Depuis plusieurs années, nos pratiques ont permis de réduire nos consommations en eau. Nous avons modifié l’assolement en réduisant la surface en maïs et en introduisant du sorgho moins exigeant en eau et des céréales immatures qui se développent avant la sécheresse estivale.

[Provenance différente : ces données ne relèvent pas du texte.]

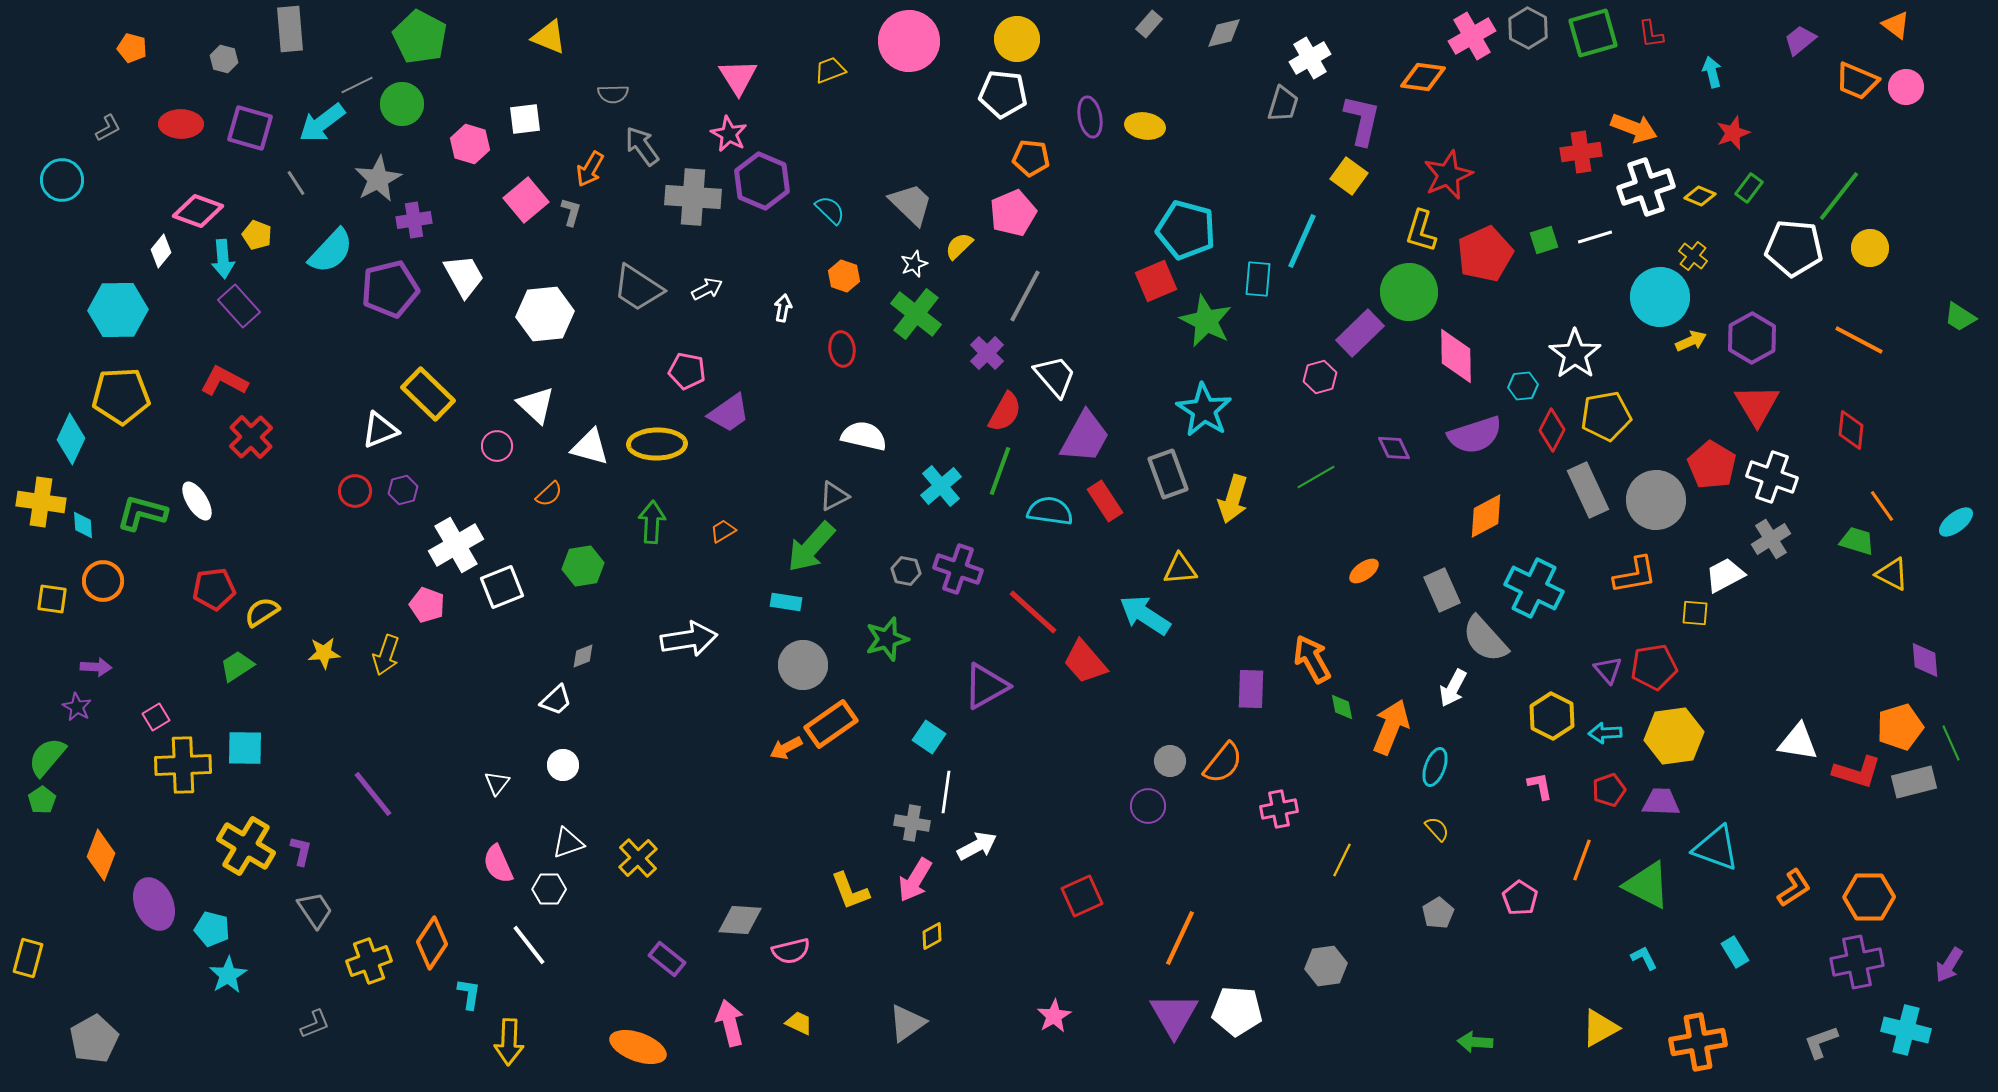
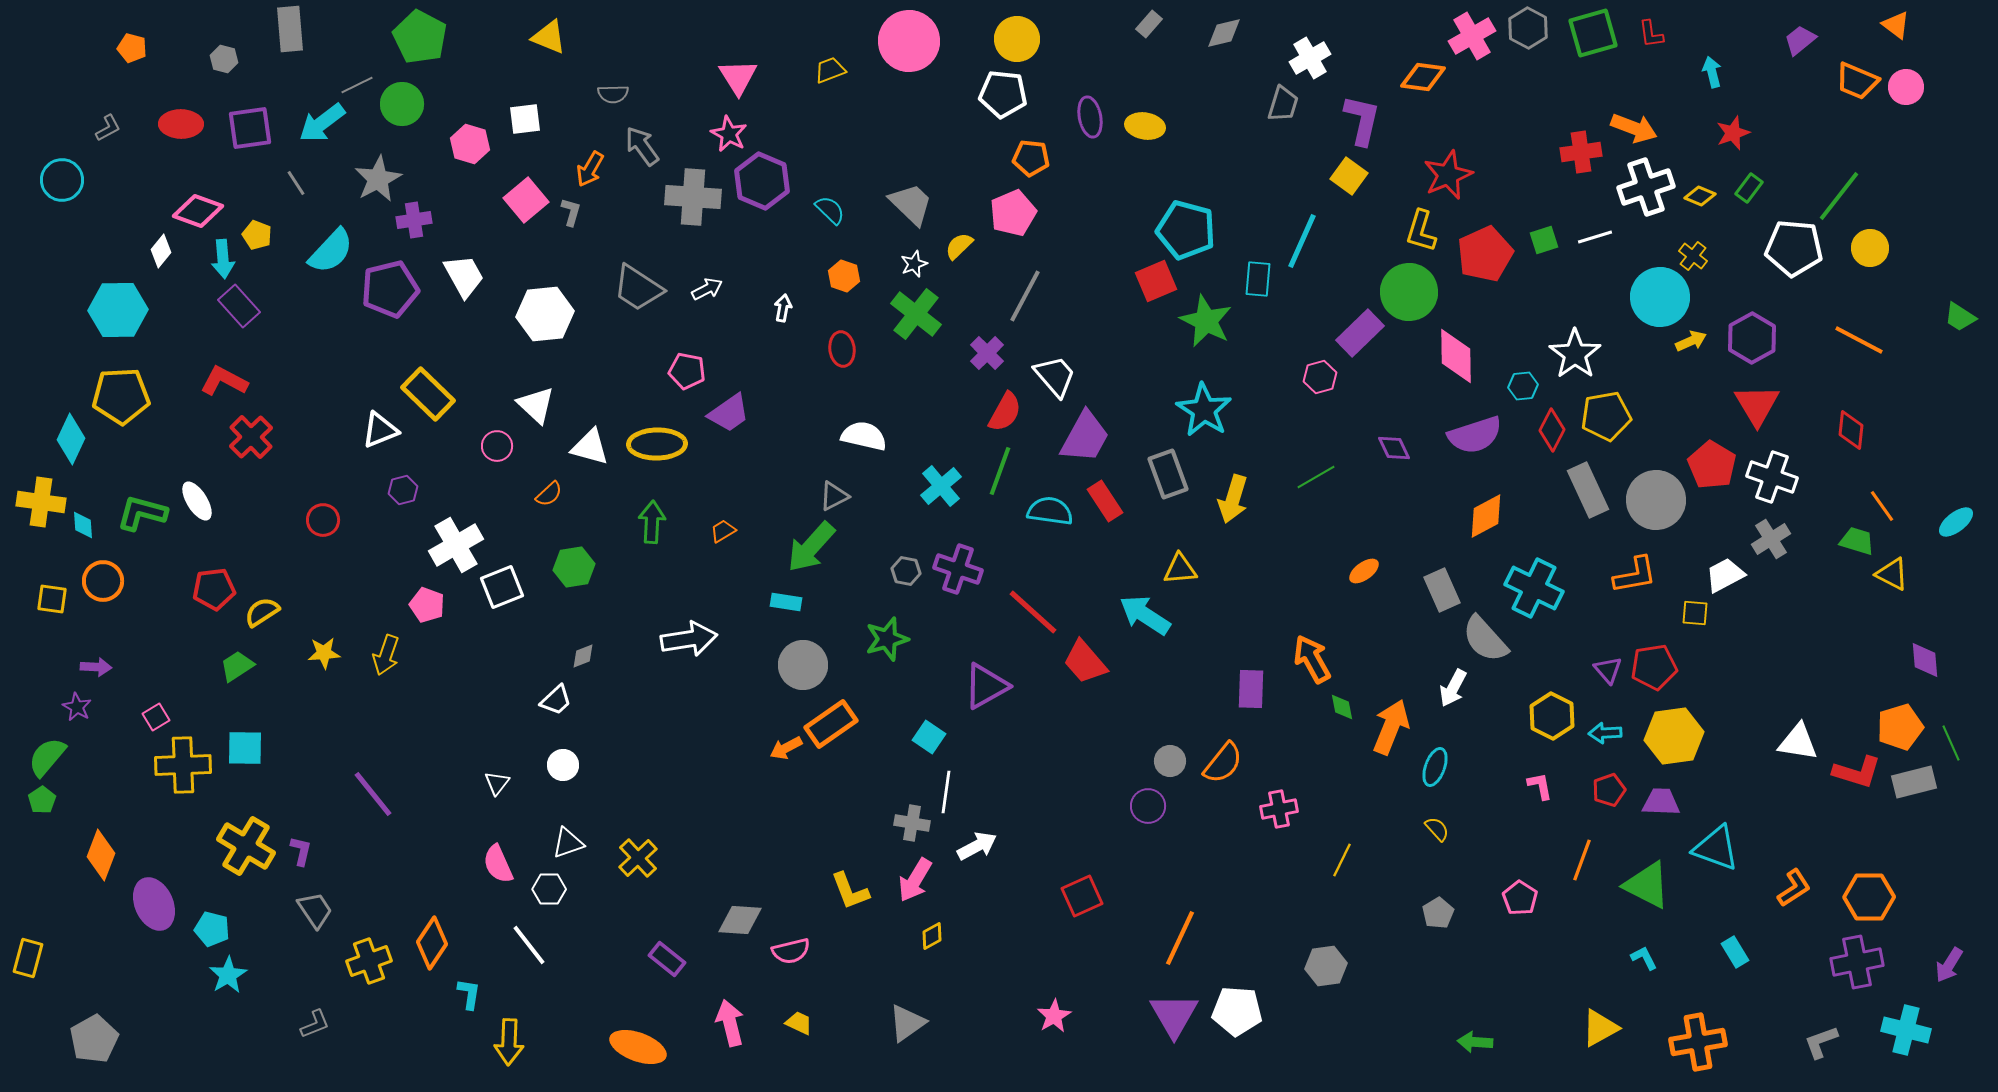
purple square at (250, 128): rotated 24 degrees counterclockwise
red circle at (355, 491): moved 32 px left, 29 px down
green hexagon at (583, 566): moved 9 px left, 1 px down
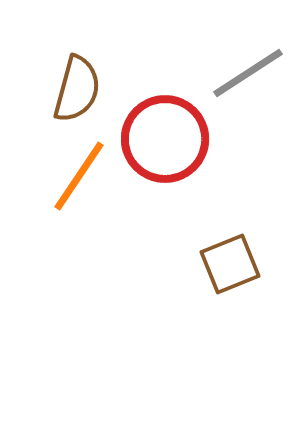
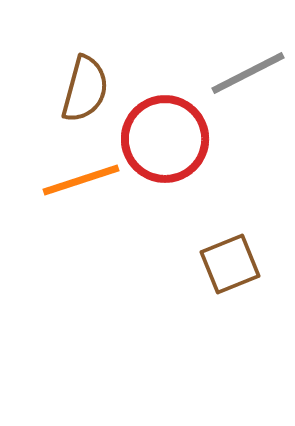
gray line: rotated 6 degrees clockwise
brown semicircle: moved 8 px right
orange line: moved 2 px right, 4 px down; rotated 38 degrees clockwise
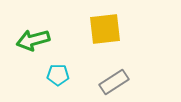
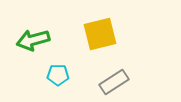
yellow square: moved 5 px left, 5 px down; rotated 8 degrees counterclockwise
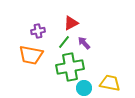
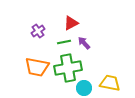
purple cross: rotated 24 degrees counterclockwise
green line: rotated 40 degrees clockwise
orange trapezoid: moved 6 px right, 12 px down
green cross: moved 2 px left, 1 px down
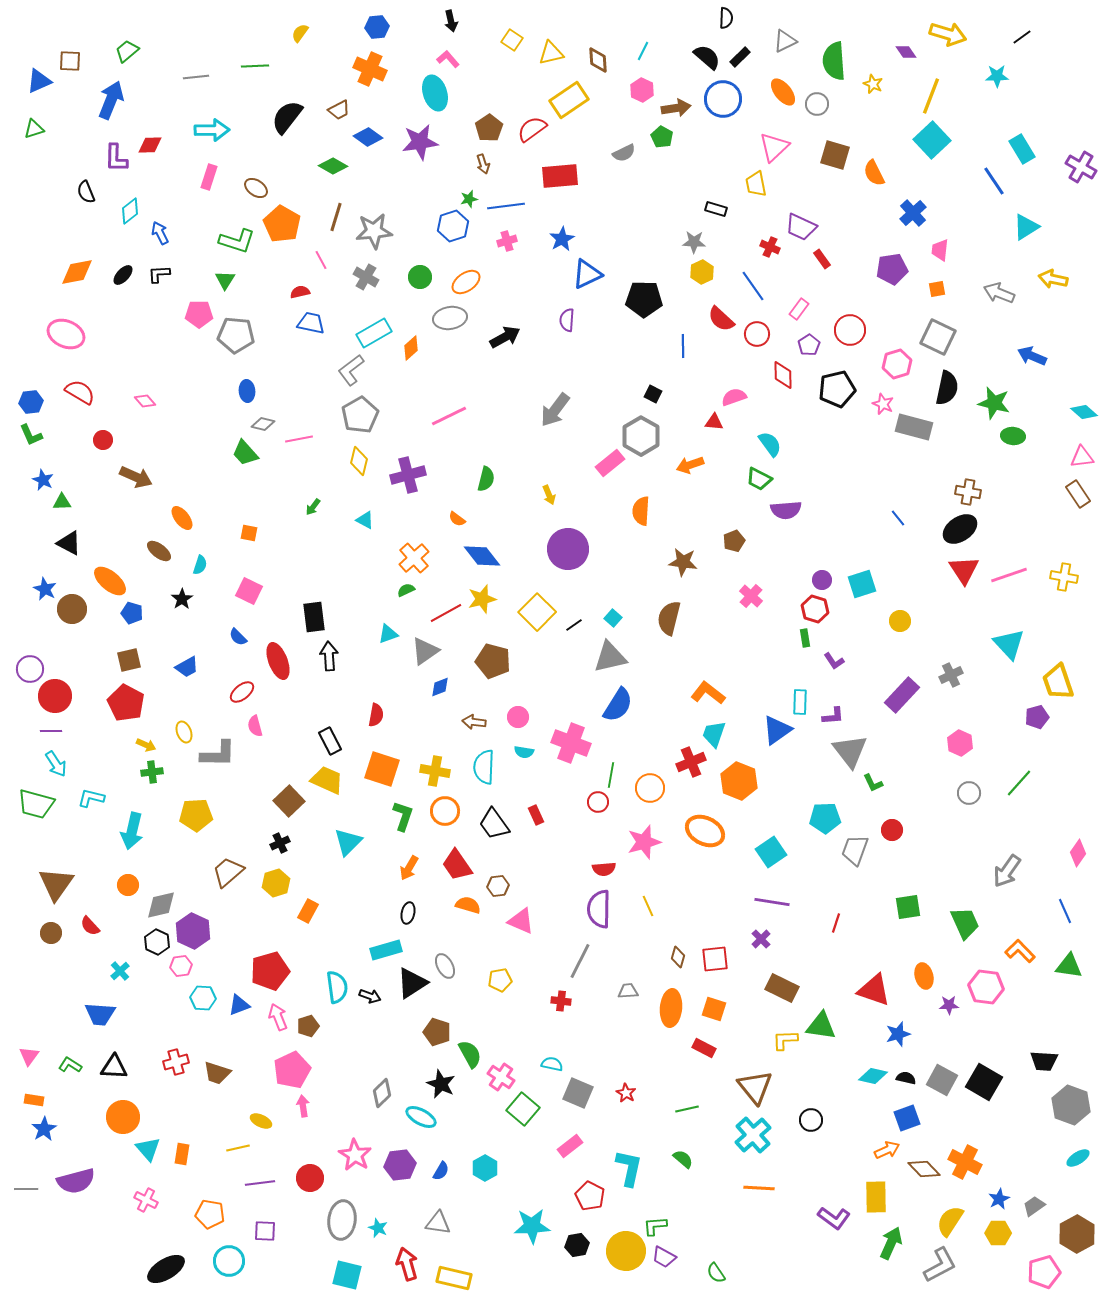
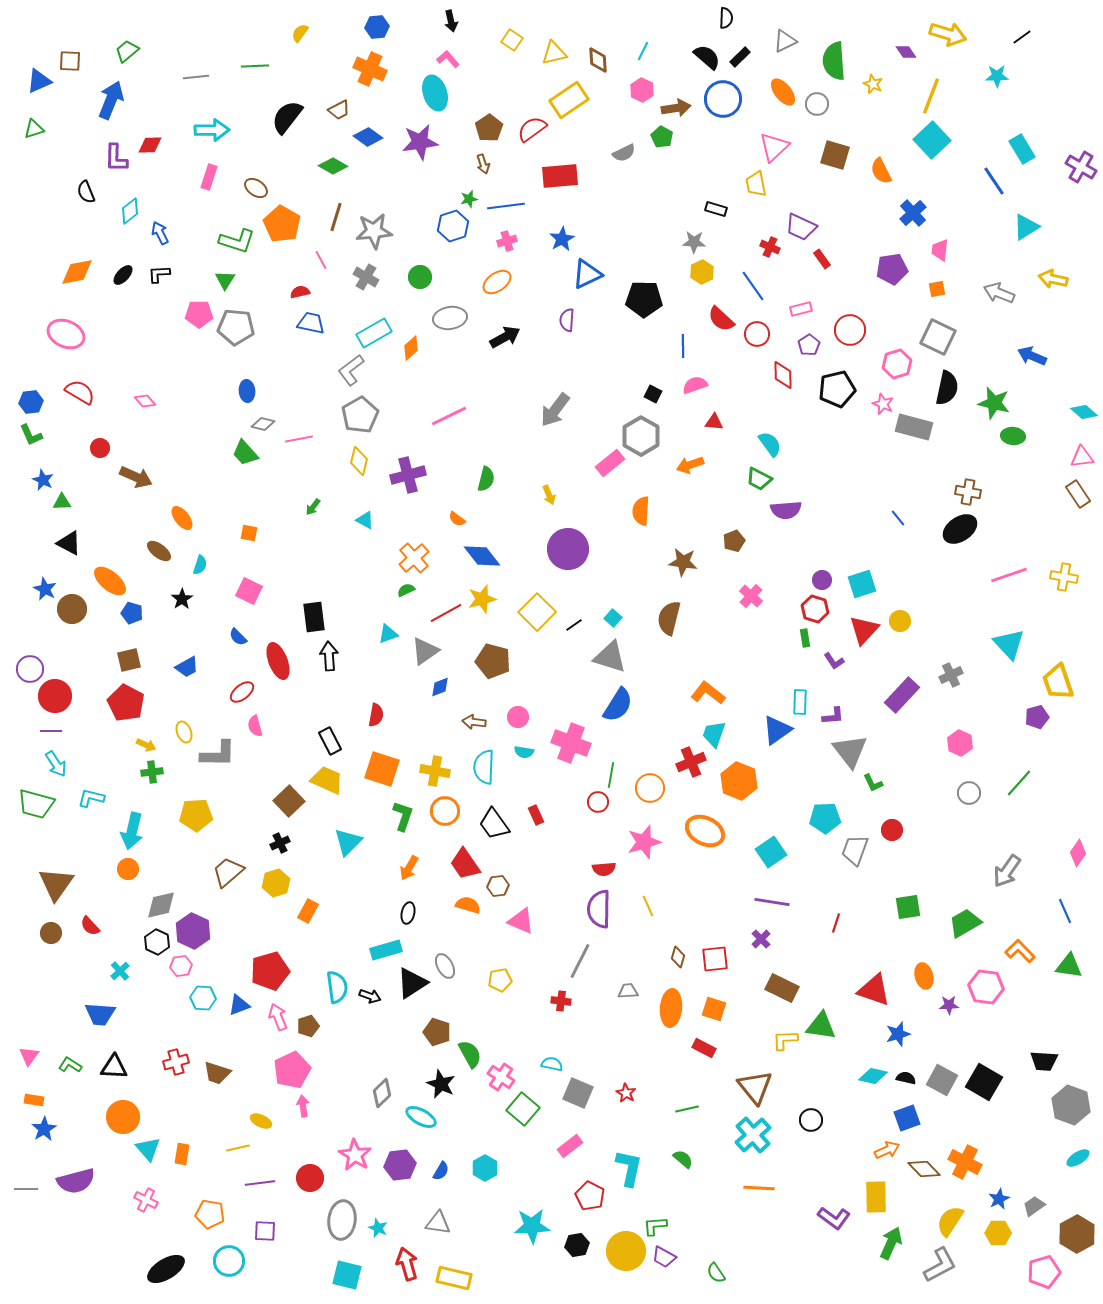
yellow triangle at (551, 53): moved 3 px right
orange semicircle at (874, 173): moved 7 px right, 2 px up
orange ellipse at (466, 282): moved 31 px right
pink rectangle at (799, 309): moved 2 px right; rotated 40 degrees clockwise
gray pentagon at (236, 335): moved 8 px up
pink semicircle at (734, 397): moved 39 px left, 12 px up
red circle at (103, 440): moved 3 px left, 8 px down
red triangle at (964, 570): moved 100 px left, 60 px down; rotated 16 degrees clockwise
gray triangle at (610, 657): rotated 30 degrees clockwise
red trapezoid at (457, 865): moved 8 px right, 1 px up
orange circle at (128, 885): moved 16 px up
green trapezoid at (965, 923): rotated 96 degrees counterclockwise
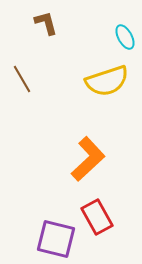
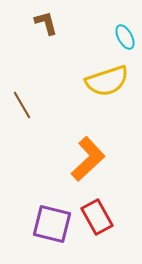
brown line: moved 26 px down
purple square: moved 4 px left, 15 px up
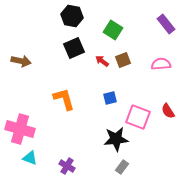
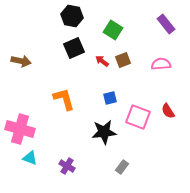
black star: moved 12 px left, 7 px up
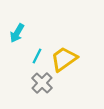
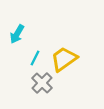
cyan arrow: moved 1 px down
cyan line: moved 2 px left, 2 px down
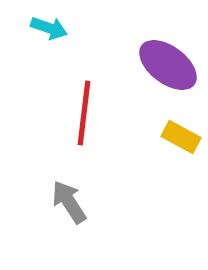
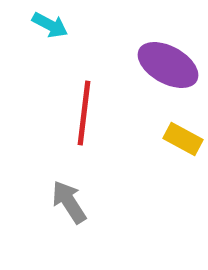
cyan arrow: moved 1 px right, 3 px up; rotated 9 degrees clockwise
purple ellipse: rotated 8 degrees counterclockwise
yellow rectangle: moved 2 px right, 2 px down
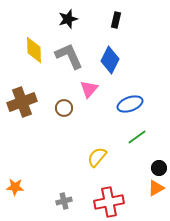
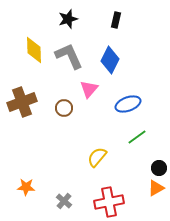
blue ellipse: moved 2 px left
orange star: moved 11 px right
gray cross: rotated 35 degrees counterclockwise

L’utilisation de tensiomètre nous permet également d’ajuster au mieux les quantités d’eau aux besoins des plantes. Ainsi la réduction des apports d’eau par passage d’irrigation et la modification de l’assolement nous a permis de réduire nos consommations de l’ordre de 40 %.




Financement


La Chambre d’Agriculture de Maine-et-Loire est responsable des budgets de fonctionnement et d’investissement de la station.
La majeure partie des recettes provient naturellement des produits vendus par l’exploitation (lait, porcs charcutiers, animaux de réforme, veaux mâles, cultures…).
En parallèle, les frais liés aux expérimentations (personnel supplémentaire, équipements spécifiques…) bénéficient du soutien financier des collectivités territoriales (Conseil Général, Conseil Régional), de l’Institut de l’Elevage, du CASDAR.
L’impôt Chambre d’Agriculture participe à l’équilibre budgétaire.